(Transcribed page contents)
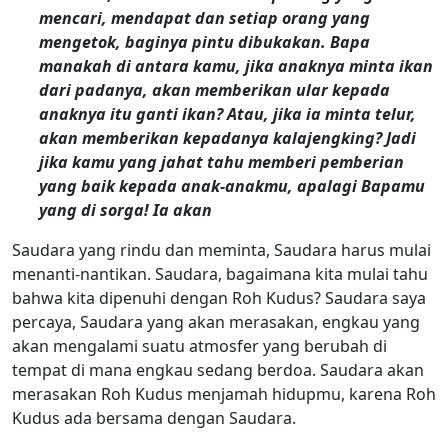
mencari, mendapat dan setiap orang yang
mengetok, baginya pintu dibukakan. Bapa
manakah di antara kamu, jika anaknya minta ikan
dari padanya, akan memberikan ular kepada
anaknya itu ganti ikan? Atau, jika ia minta telur,
akan memberikan kepadanya kalajengking? Jadi
jika kamu yang jahat tahu memberi pemberian
yang baik kepada anak-anakmu, apalagi Bapamu
yang di sorga! Ia akan
Saudara yang rindu dan meminta, Saudara harus mulai
menanti-nantikan. Saudara, bagaimana kita mulai tahu
bahwa kita dipenuhi dengan Roh Kudus? Saudara saya
percaya, Saudara yang akan merasakan, engkau yang
akan mengalami suatu atmosfer yang berubah di
tempat di mana engkau sedang berdoa. Saudara akan
merasakan Roh Kudus menjamah hidupmu, karena Roh
Kudus ada bersama dengan Saudara.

* _Request_
Print the lines from the beginning of the records up to and including the line containing "menanti-nantikan. Saudara, bagaimana", word for word, with no pictures.

* _The answer_
mencari, mendapat dan setiap orang yang
mengetok, baginya pintu dibukakan. Bapa
manakah di antara kamu, jika anaknya minta ikan
dari padanya, akan memberikan ular kepada
anaknya itu ganti ikan? Atau, jika ia minta telur,
akan memberikan kepadanya kalajengking? Jadi
jika kamu yang jahat tahu memberi pemberian
yang baik kepada anak-anakmu, apalagi Bapamu
yang di sorga! Ia akan
Saudara yang rindu dan meminta, Saudara harus mulai
menanti-nantikan. Saudara, bagaimana kita mulai tahu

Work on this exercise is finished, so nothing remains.